Exercise instructions: From the listing below, count the lines that contain the string "round", then state only that number.

# # # # #

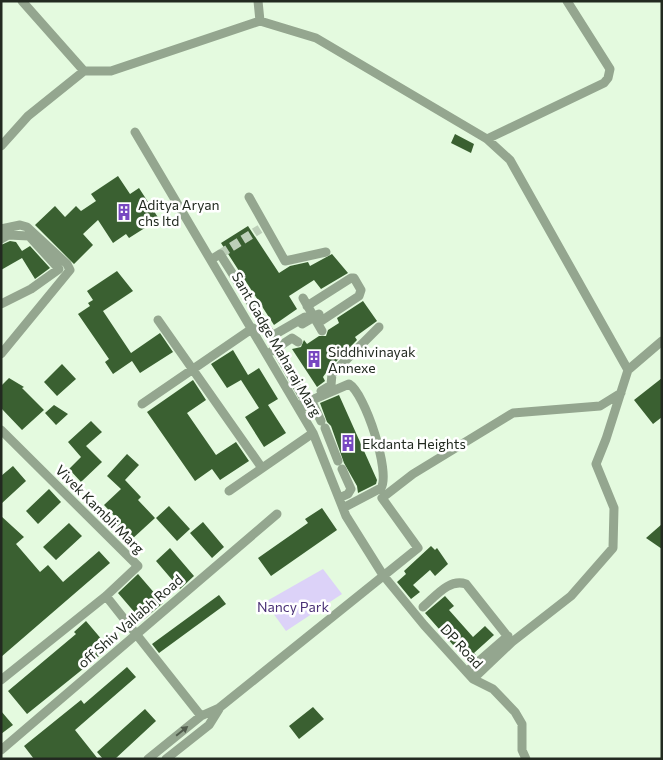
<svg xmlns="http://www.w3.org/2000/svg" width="663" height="760" viewBox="0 0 663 760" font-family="Commissioner,sans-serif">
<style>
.green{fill:#dcd2f8}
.building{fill:#3a6031}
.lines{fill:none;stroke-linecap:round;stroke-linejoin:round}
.street-tunnel{stroke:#bdd0b9;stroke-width:9;stroke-dasharray:9 4.5;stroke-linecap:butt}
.street{stroke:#94a68f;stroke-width:9}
.oneway{fill:#505c4c}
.labels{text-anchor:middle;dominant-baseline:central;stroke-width:5;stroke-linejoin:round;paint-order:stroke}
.poi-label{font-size:14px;fill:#222a20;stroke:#fff;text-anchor:start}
.street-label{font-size:14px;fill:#222a20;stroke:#fff}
.park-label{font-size:14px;fill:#4a3176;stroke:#fff}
</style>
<rect width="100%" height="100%" fill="#e4fadf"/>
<path class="green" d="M323,569L342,594L286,631L265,602Z"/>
<path class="building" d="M455,134L474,144L471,153L451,143Z
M118,176L130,194L139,188L159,219L129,238L126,234L113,243L98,220L83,234L93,245L74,264L35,225L55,206L65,217L76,206L81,211L96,201L91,194Z
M248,226L279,273L290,266L308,262L310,266L332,254L348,273L321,289L314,280L289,296L297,309L274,325L221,243Z
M10,241L16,242L22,251L30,246L50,268L35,279L22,258L1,270V245Z
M117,271L133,291L103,311L131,353L160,333L173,352L140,373L132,361L113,374L105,362L109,359L78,314L90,306L88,303L93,300L87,291Z
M363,301L377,321L355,337L357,340L328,370L323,377L325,381L317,387L292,349L301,347L304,340L307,344L319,336H326L328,330L339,323L337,318Z
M233,350L248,375L259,368L278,399L268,405L286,433L264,447L245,417L259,408L241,380L227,388L211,364Z
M62,364L76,379L57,396L44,382Z
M9,378L24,387L22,388L44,410L22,430L1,408V386Z
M662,378V417L653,424L634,400Z
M193,380L206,400L187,413L216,455L236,442L249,461L220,480L212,469L195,481L147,412Z
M339,395L377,480L376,484L358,493L357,486L344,463L331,426L327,422L320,403Z
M54,405L68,414L56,425L45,413Z
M91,421L102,432L86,446L102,462L81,482L69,469L81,457L68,442Z
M127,454L139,465L125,480L141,497L138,500L155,518L131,540L117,526L121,523L104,505L121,489L107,476Z
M13,466L26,481L1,504V476Z
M49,489L61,502L38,524L26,511Z
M169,506L190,529L177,541L156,518Z
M322,508L337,530L271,576L258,558L308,523L305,519Z
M1,516L24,537L16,544L40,572L48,565L63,582L99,551L110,563L1,657Z
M203,522L224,547L212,558L190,533Z
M69,523L82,536L56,560L43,547Z
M662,524V549L646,538Z
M431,546L435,550L437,548L448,564L435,576L430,570L413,585L420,592L411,599L397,582L406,574L404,571Z
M170,548L194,576L180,589L156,561Z
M138,574L163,603L142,621L118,593Z
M219,595L226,604L159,653L152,644Z
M445,596L454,606L449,610L473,637L485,626L494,635L474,653L476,655L468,662L425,613Z
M86,621L109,648L27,714L8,691L76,634L74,632Z
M127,667L136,677L75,730L98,759H34L24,746L81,700L84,704Z
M313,707L324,719L299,739L289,726Z
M145,709L156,721L115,759H103L97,752Z
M1,711L13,725L1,734Z"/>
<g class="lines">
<path class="street-tunnel" d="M220,254L260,229"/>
<path class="street" d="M22,1L84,71H111L260,21L316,38L487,139L510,160L628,370L606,439L596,464L614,508L613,548L571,596L512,642L473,679
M258,1L260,21
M135,132L313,433L346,516L383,575L424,625L473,679L493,689L515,712L522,724V750L526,759
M487,139L604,83L608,78L610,69L567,1
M1,146L28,116L84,71
M249,197L285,261L326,252
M1,229L20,225L27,227L67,264L70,270L1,354
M1,239L8,235L29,236L59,269L31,289L1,304
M212,259L220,254L272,336L305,317
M303,298L322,331
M307,306L351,278H354L361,290L359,296L318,323
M158,320L262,468
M302,324L319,314
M276,349L304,399
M272,351L292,338L298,342
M628,370L662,341
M321,391L331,385L332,374L379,327
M142,404L253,328
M298,406L349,384C365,393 391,473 381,488L343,508
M304,407L313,404L321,421
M325,428L338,461
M1,430L138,566L106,596L1,680
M229,491L313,433
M339,498L348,494L351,489L342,469
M106,596L201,716
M423,607C435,597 449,578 466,584L512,642
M470,669L508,636
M1,750L277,514
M148,759L201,716L219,708L418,548L382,498L413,474L513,413L600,406L621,393
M166,759L209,725L219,709"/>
</g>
<defs><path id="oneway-solid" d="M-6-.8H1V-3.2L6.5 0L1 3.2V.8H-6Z" transform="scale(1.25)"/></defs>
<use class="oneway" href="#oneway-solid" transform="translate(182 731) rotate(-39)"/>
<defs>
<g id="building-bare" transform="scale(1.35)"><path d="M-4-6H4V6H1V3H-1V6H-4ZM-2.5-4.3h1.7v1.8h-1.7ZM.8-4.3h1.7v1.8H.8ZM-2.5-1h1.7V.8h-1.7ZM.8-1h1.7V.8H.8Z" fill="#7748c0" stroke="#fff" stroke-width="2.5" paint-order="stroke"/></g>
</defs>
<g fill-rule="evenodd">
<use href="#building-bare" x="124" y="212"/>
<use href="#building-bare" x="314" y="359"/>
<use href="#building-bare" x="348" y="443"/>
</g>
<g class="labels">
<g class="poi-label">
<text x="138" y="204">Aditya Aryan<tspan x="138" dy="16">chs ltd</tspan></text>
<text x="328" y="351">Siddhivinayak<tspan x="328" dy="16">Annexe</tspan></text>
<text x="362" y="443">Ekdanta Heights</text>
</g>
<g class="street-label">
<text transform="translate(277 344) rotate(60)">Sant Gadge Maharaj Marg</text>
<text transform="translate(100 509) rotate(45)">Vivek Kambli Marg</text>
<text transform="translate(130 621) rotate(-41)">off Shiv Vallabh Road</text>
<text transform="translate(462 646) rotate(47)">DP Road</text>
</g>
<g class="park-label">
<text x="293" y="606">Nancy Park</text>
</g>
</g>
<rect width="663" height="760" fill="none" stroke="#222a20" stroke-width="5"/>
</svg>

# # # # #

Response to the task: 2